- Opening Delimiter -

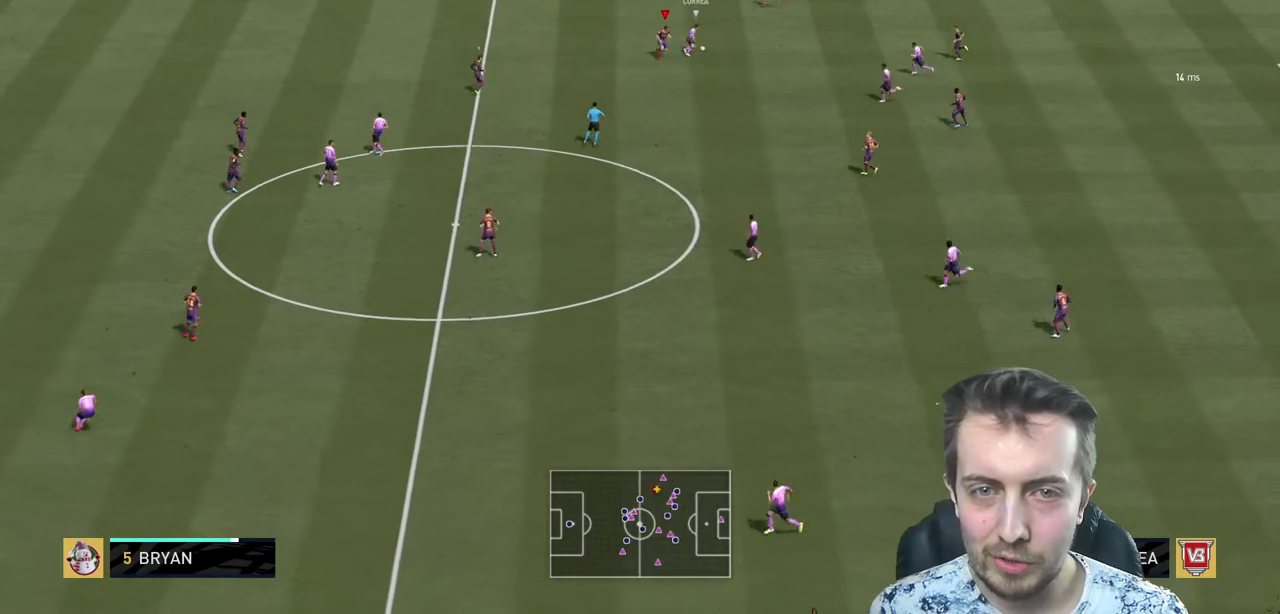
Gameplay with a controller (Xbox layout); each line is a JSON object with the inputs held at the frame after it. "events" lists button and stick changes between this image and that frame as [ms after this image, input, new state], when the widget could be followed in between. Not read: L3 R3.
{"buttons": ["L2"], "left_stick": "up", "right_stick": "center", "events": [[33, "B", "up"], [267, "left_stick", "center"], [400, "left_stick", "up"], [467, "L2", "down"], [501, "R2", "up"]]}
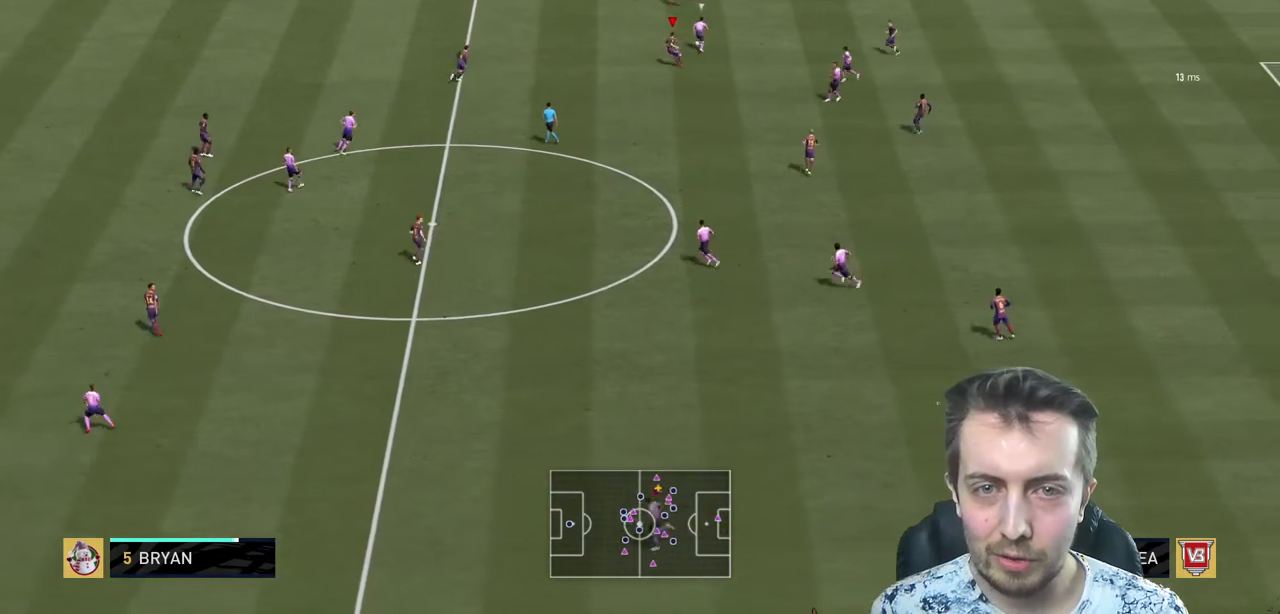
{"buttons": ["L2", "R2"], "left_stick": "up-left", "right_stick": "center", "events": [[33, "R2", "down"], [133, "left_stick", "up-left"]]}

- Closing Delimiter -

> _Task_: I'd like the number of lines in the listing above that contain the string "buttons", and only the number.

> _Answer_: 2